In 2018, NSRWA/MassBays ecologist Sara Grady, Massachusetts Division of Fisheries and Wildlife biologist Steve Hurley and the members of Trout Unlimited and Sea Run Brook Trout discovered that native eastern brook trout were using the Third Herring Brook in the area where the Tack Factory Pond dam had been removed in 2017. They inserted electronic tags in the fish and discovered that they were using the mainstem of the brook for the first time in hundreds of years. It appears that the removal of the dam had caused the brook’s water temperature to cool down enough to accommodate the brook trout. This finding resulted in the entire Third Herring Brook being officially protected as a Cold Water Fisheries Resource. This designation means that any future development or redevelopment along Third Herring Brook will have to meet higher environmental standards for stormwater runoff, the major source of pollution for the watershed’s streams and rivers.

Combating Stormwater Runoff

Rain garden installed in Cohasset to treat polluted stormwater runoff.
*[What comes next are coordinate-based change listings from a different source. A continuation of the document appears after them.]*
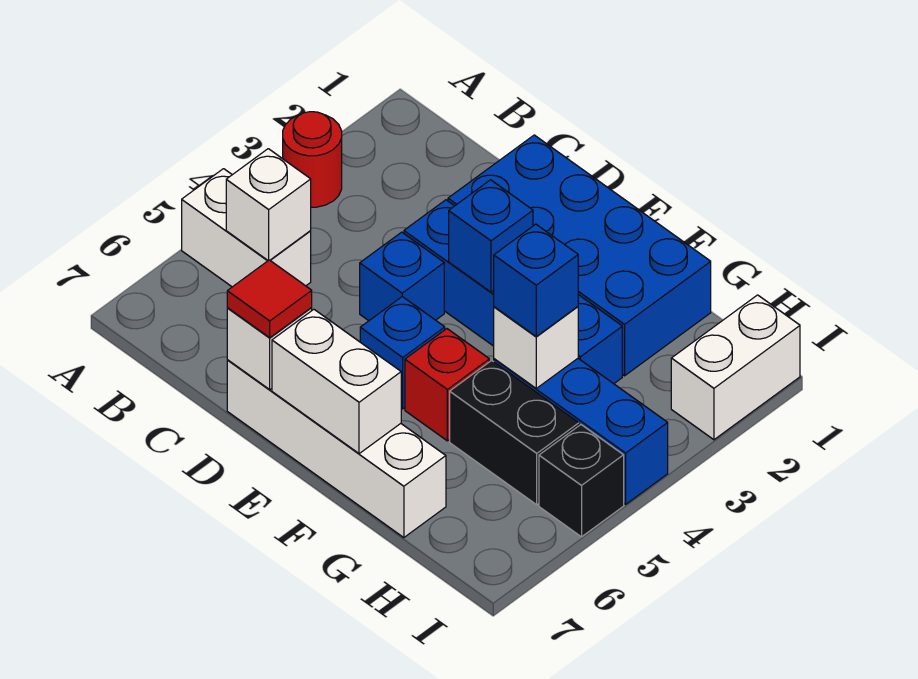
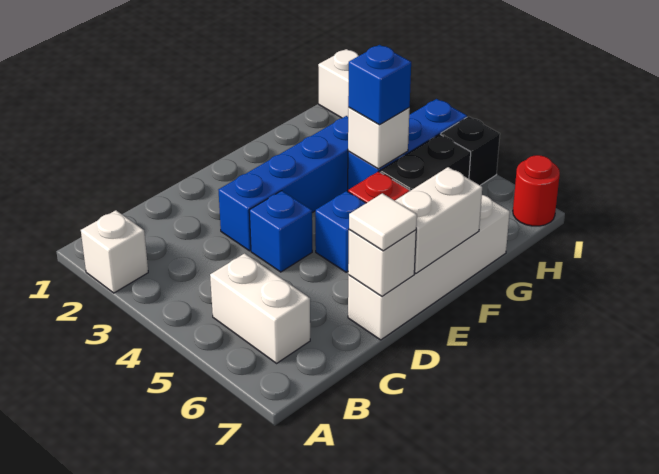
red 1x1 round brick [283,112,342,207] -> red 1x1 round brick moved to [513,155,560,226]
white 1x2 brick [182,169,311,287] -> white 1x2 brick turned to [210,253,310,363]
white 1x1 brick [226,149,311,260] -> white 1x1 brick moved to [81,210,148,293]
blue 2x4 brick [448,135,711,376] -> none
red 1x1 tile [227,260,312,338] -> white 1x1 tile [349,193,417,251]
blue 1x1 brick [449,180,533,292] -> none

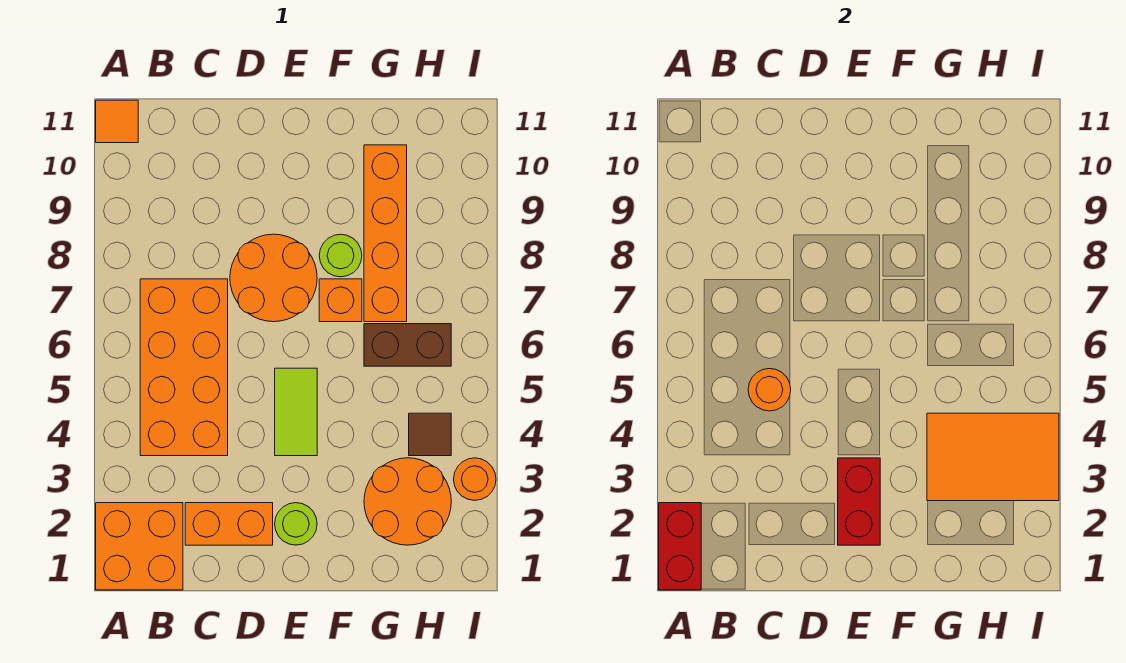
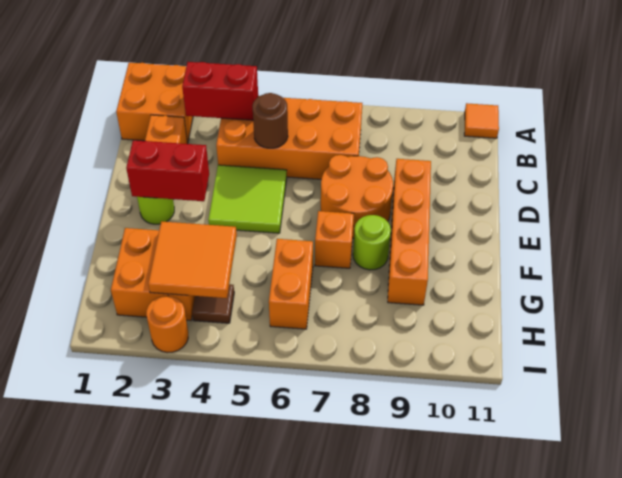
red 1x2 brick [659,503,701,590] -> red 1x2 brick moved to [182,62,258,120]
orange 1x1 round brick [748,369,791,411] -> brown 1x1 round brick [252,93,288,148]
lime 1x2 tile [275,368,317,456] -> lime 2x2 tile [208,165,287,233]
orange 2x2 round brick [364,458,451,545] -> orange 2x2 brick [111,228,195,321]
orange 2x3 tile [927,413,1059,501] -> orange 2x2 tile [148,221,237,298]
brown 1x2 brick [364,324,451,366] -> orange 1x2 brick [269,239,313,329]
orange 1x4 brick [364,145,407,322] -> orange 1x4 brick turned to [388,159,431,305]

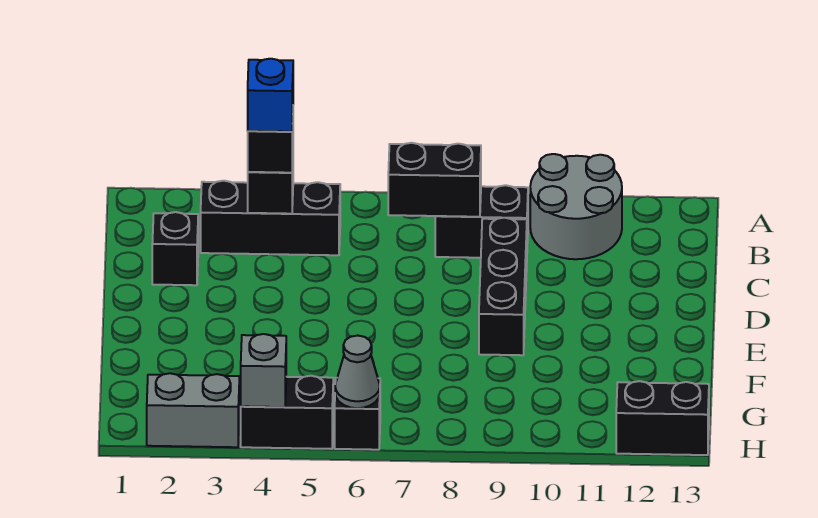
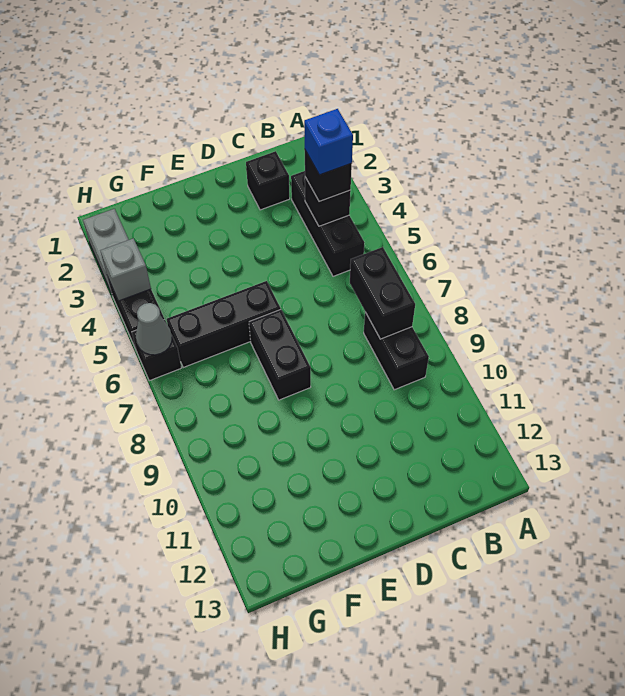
grey 2x2 round brick [530,154,622,259] -> none
black 1x3 brick [479,218,527,355] -> black 1x3 brick moved to [167,281,281,367]
black 1x2 brick [616,381,709,455] -> black 1x2 brick moved to [249,310,311,400]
Stormwater pollution is the result of rain washing over the landscape and carrying dirt, oil, fertilizer, pesticides, animal waste, and many other pollutants from streets, lawns, and farms into the waters of the watershed. Development in the watershed has increased the paving over of natural areas. The paved surfaces of parking lots, driveways, and roads prevent rainwater from slowly soaking into the ground but instead directs rainwater into gutters, culverts, and drains that direct polluted water into streams, wetlands, lakes, and rivers sometimes causing parts of the rivers to be unfit for swimming or shellfishing. Over the past two decades, the NSRWA and the Mass Bays Program have worked with watershed communities to receive funding from the state’s Department of Environmental Protection and Coastal Zone Management to assist in the cleanup of stormwater pollution. One grant provided $356,000 to purchase a new street sweeper to be shared by the towns of Hanover, Pembroke, and Hanson, which cleans up sediment and debris from their streets, preventing it from entering into watershed waterways. Many others, too many to list here, have resulted in upgrades to infrastructure throughout the towns in the watershed.
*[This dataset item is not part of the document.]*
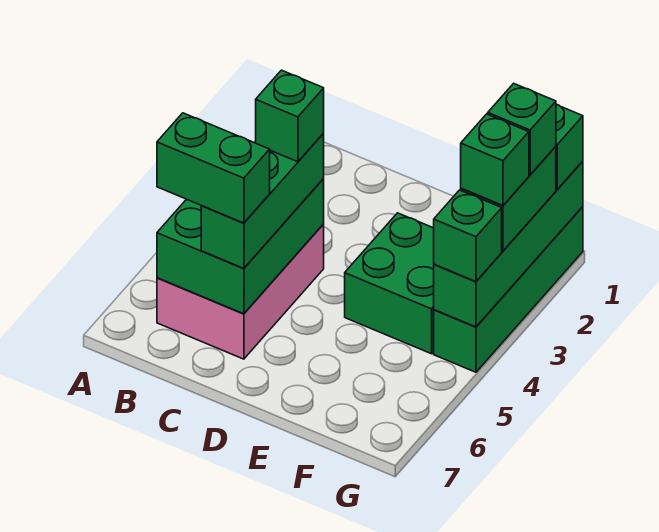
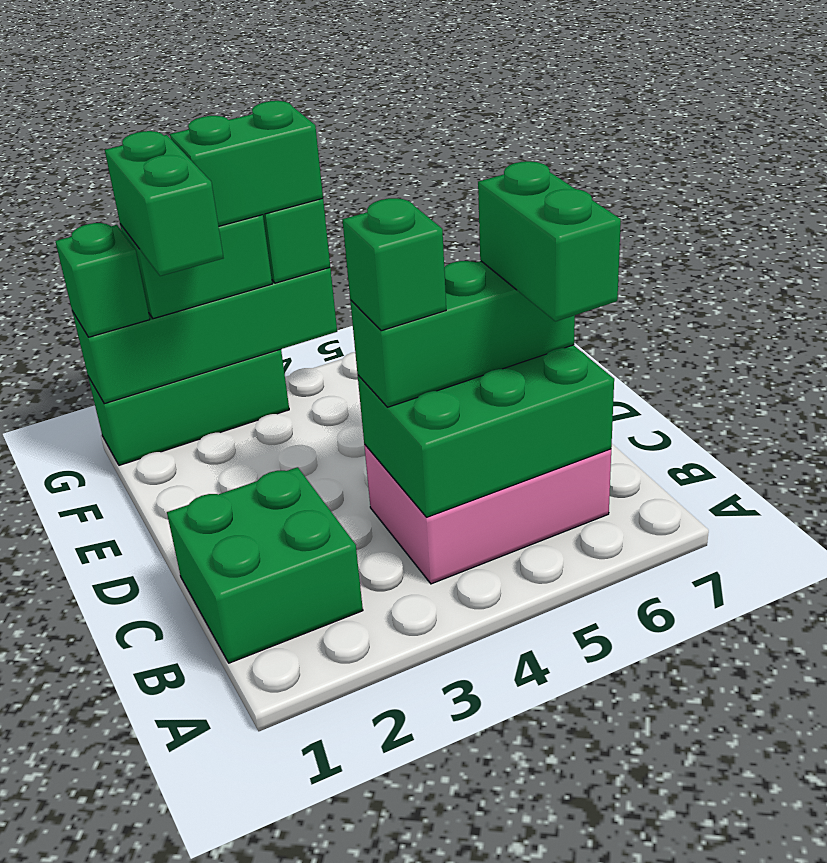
green 2x2 brick [345,213,434,354] -> green 2x2 brick moved to [167,467,363,663]
green 1x4 brick [434,207,583,372] -> green 1x3 brick [88,349,289,465]
green 1x1 brick [488,83,556,175] -> green 1x2 brick [105,131,223,276]
green 1x1 brick [461,114,529,206] -> green 1x2 brick [170,101,323,226]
Beyond seeking funding for our cash strapped DPWs to upgrade infrastructure, another method to combat stormwater pollution is to work with towns to pass stormwater bylaws. Overcoming opposition from the town’s selectmen, in the spring of 2008, Scituate town meeting passed the Scituate Stormwater bylaw, thanks to support from the many NSRWA members from Scituate who supported it. The bylaw requires a stormwater permit for any projects that will disturb more than 15,000 sq ft on any undeveloped parcel or a net increase of 25% or more impervious area on already developed parcels and put Scituate in compliance with the Clean Water Act. The NSRWA continues to provide assistance and encouragement to other towns in the watershed to improve their dealing with polluted stormwater runoff and just this year helped the town of Norwell to pass a stormwater bylaw that will reduce pollution and recharge local groundwater.